Talking to myself a little this morning about what I watched last night from the Cubs. No, not the blowout loss (we’ll get to that … ), but instead the start from top Cubs pitching prospect Caleb Kilian.
I can’t say that an outing like last night’s is useless for a pitcher like Caleb Kilian – you already know the story there, as there are things young pitchers learn about themselves, about mechanics, about weather conditions, about the relationship between all of those things and big league batters, etc., etc. So don’t take anything I say as me contending Kilian’s start means he’s suddenly terrible. We know better than that, and we’ve seen this process play out for loads of other very good young starting pitchers (mostly in other orgs … ). There are clunkers.
You knew there was a however coming, right?
However, I do think it’s OK to feel – as I do – disappointed that we saw a clunker of THAT type, to THAT degree, THIS early. It’s one thing to be off at the margins, or to be ambushed by big leaguers who have a better plan. But for a guy who usually has excellent command to not even have control like that … to be able to see clearly, as a layperson, that his mechanics were funky … well, that’s more bothersome. Admittedly, maybe part of that is just old fashioned cognitive dissonance, since I really WANTED to enjoy last night’s start by a top prospect. We don’t get much else right now.
It sure was messy, though:
Again, it doesn’t necessarily MEAN anything going forward, and maybe there will be more long-term value from it. But I didn’t expect to see Kilian, in particular, have such an extreme outing of no control. Doesn’t really seem like a primary risk factor for him, so when you do see it, you are put a little more on alert, if that makes sense.
(You know it’s not a great night when the highlight package for a pitcher starts with a bullet lineout to first base to end an inning in which the pitcher has already given up two runs. (One more parenthetical while we’re here: hard to know the exact impact of the extreme heat and humidity, relative to Kilian possibly using a version of the baseball he’s less used to – for example, has he been using the pre-tacked ball all year at Iowa?))
For his part, Kilian confirmed how it looked from the outside, in terms of what was going wrong.
“Today just didn’t feel normal at all,” Kilian said after the game, per NBC. “Felt like I was way out of whack, not in sync …. I think I was trying too hard. I was trying to aim it, trying to throw it to a certain spot instead of just being aggressive and let it rip. Once I started getting the tempo up and having an attack mindset, I was able to command a little better.
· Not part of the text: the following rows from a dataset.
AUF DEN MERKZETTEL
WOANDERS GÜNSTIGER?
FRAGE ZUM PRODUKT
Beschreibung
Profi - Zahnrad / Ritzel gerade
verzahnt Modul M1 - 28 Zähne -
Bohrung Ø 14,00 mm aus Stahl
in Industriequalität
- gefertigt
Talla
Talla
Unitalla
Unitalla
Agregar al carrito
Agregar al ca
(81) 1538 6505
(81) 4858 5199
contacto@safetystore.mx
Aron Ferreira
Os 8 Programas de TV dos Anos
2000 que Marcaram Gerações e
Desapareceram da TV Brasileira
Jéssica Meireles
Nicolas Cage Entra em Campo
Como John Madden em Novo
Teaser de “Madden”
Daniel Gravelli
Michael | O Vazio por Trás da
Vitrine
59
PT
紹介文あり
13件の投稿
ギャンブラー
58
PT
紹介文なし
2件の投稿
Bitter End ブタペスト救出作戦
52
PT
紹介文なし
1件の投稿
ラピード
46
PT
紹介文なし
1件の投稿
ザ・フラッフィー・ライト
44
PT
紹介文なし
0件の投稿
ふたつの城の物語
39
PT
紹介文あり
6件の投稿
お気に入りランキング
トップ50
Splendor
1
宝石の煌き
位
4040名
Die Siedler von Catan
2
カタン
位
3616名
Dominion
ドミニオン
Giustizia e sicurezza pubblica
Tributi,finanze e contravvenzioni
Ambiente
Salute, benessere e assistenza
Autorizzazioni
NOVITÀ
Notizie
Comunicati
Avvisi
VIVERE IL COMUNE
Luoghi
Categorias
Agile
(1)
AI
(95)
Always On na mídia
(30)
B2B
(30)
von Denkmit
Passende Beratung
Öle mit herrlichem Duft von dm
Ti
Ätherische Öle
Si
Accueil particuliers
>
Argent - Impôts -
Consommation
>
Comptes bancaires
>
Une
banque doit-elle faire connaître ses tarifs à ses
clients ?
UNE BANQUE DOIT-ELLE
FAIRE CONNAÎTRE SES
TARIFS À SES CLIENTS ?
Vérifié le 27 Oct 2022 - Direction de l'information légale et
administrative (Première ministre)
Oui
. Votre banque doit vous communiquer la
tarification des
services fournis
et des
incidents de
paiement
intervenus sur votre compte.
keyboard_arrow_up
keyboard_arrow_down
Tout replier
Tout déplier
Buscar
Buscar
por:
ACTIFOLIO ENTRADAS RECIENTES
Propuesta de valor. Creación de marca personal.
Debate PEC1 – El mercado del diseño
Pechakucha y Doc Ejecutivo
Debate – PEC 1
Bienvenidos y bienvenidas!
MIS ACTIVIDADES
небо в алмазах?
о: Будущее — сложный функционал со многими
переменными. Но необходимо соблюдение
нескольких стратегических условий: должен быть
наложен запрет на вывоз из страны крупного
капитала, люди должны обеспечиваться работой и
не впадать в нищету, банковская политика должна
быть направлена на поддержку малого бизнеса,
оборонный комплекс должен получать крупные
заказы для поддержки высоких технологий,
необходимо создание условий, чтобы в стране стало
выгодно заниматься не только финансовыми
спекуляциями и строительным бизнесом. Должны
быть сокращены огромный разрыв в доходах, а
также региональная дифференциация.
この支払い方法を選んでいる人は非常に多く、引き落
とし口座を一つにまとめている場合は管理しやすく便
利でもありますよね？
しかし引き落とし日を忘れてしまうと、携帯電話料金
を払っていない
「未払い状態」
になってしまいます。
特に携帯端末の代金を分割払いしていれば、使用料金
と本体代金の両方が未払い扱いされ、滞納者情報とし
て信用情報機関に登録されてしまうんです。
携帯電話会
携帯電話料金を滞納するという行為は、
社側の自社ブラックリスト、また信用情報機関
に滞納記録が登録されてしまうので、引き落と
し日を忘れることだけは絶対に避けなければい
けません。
But I just didn’t have my sharp stuff.”
Kilian added that failures are an opportunity to learn, which is really about all you can let yourself linger on after an outing like that.
A good place to leave this, I think, is an important related reminder from Cubs pitching coach Tommy Hottovy about the value of Kilian now staying up to make at least another start or two (via the Sun-Times): “Getting to spend time with him, talk to him between outings and spend four days with him to see how his routine is, all those little things — I think we’re even more excited than just watching the game [about] getting to have that one-on-one time with him as the season goes on.”
It’s one thing for the Cubs’ big league staff (and trainers, and catchers, and other pitchers) to be working with Kilian from afar, but when he’s actually there, with the big league crew daily, a lotta good development can happen if you’re doing it right.
This is all about getting Kilian into a good place to be a key member of the 2023 rotation. Sometimes I have to remind myself of that, even though I think it’s completely fair for me to want to enjoy the starts we get to see from him this year. Maybe the next one will be more enjoyable.